The functionality shows up when one creates a new “Taxon treatment” in a taxonomic manuscript in the ARPHA Writing Tool. To import records, the author needs to:

Locate an occurrence record or records in one of the supported data portals;
Note the ID(s) of the records that ought to be imported into the manuscript (see Tips and Tricks for screenshots);
Enter the ID(s) of the occurrence record(s) in a form that is to be seen in the “Materials” section of the species treatment;
Select a particular database from a list, and then simply clicks ‘Add’ to import the occurrence directly into the manuscript.

In the case of BOLD Systems, the author may also select a given Barcode Identification Number (BIN; for a treatment of BIN’s read below), which then pulls all occurrences in the corresponding BIN.

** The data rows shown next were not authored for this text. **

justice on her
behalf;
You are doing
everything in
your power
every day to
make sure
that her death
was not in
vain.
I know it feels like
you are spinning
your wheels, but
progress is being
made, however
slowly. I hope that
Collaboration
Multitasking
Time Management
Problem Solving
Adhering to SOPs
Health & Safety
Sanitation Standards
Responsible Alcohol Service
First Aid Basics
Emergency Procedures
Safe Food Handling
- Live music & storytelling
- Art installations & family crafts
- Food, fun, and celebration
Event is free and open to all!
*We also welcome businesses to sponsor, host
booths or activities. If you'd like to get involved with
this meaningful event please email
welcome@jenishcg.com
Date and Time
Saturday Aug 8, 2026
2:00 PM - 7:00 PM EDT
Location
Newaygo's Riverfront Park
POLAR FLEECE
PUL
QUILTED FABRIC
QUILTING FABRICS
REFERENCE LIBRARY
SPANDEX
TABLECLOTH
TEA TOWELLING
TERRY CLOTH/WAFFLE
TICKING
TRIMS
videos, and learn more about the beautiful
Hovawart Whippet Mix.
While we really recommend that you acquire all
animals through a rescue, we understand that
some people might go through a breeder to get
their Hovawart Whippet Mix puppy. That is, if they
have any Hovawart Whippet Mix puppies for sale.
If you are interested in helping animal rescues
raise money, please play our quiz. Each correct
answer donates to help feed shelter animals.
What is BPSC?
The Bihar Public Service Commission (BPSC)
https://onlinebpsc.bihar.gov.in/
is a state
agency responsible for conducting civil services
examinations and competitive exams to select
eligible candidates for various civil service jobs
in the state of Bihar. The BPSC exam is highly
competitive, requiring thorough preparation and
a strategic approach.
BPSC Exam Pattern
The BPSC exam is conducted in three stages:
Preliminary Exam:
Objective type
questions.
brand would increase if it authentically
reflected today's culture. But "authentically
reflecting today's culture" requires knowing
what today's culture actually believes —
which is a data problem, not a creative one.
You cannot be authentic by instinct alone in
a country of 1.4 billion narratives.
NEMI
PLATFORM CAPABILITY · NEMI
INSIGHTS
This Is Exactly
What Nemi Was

We will illustrate this workflow by creating a fictitious treatment of the red moss, Sphagnum capillifolium, in a test manuscript. We have started a taxonomic manuscript in ARPHA and know that the occurrence records belonging to S. capillifolium can be found on iDigBio. What we need to do is to locate the ID of the occurrence record in the iDigBio webpage. In the case of iDigBio, the ARPHA system supports import via a Universally Unique Identifier (UUID). We have already created a treatment for S. capillifolium and clicked on the pencil to edit materials [Fig. 2].

In this example, type or paste the UUID (b9ff7774-4a5d-47af-a2ea-bdf3ecc78885), select the iDigBio source and click ‘Add’. This will pull the occurrence record for S. capillifolium from iDigBio and insert it as a material in the current paper [Fig. 3].

taxon-treatments- 3 — [Fig. 3] Materials after they have been imported

This workflow can be used for a number of purposes. An interesting future application is the rapid re-description of species, but even more exciting is the description of new species from BIN’s. BIN’s (Barcode Identification Numbers) delimit Operational Taxonomic Units (OTU’s), created algorithmically at BOLD Systems. If a taxonomist decides that an OTU is indeed a new species, then he/she can import all the type information associated with that OTU for the purposes of describing it as a new species.

Not having to retype or copy/paste species occurrence records, the authors save a lot of efforts. Moreover, they automatically import them in a structured Darwin Core format, which can easily be downloaded from the article text into structured data by anyone who needs the data for reuse.

Another important aspect of the workflow is that it will serve as a platform for peer-review, publication and curation of raw data, that is of unpublished individual data records coming from collections or observations stored at GBIF, BOLD, iDigBio and PlutoF. Taxonomists are used to publish only records of specimens they or their co-authors have personally studied. In a sense, the workflow will serve as a “cleaning filter” for portions of data that are passed through the publishing process. Thereafter, the published records can be used to curate raw data at collections, e.g. put correct identifications, assign newly described species names to specimens belonging to the respective BIN and so on.

Additional Information:

The work has been partially supported by the EC-FP7 EU BON project (ENV 308454, Building the European Biodiversity Observation Network) and the ITN Horizon 2020 project BIG4 (Biosystematics, informatics and genomics of the big 4 insect groups: training tomorrow’s researchers and entrepreneurs), under Marie Sklodovska-Curie grant agreement No. 642241.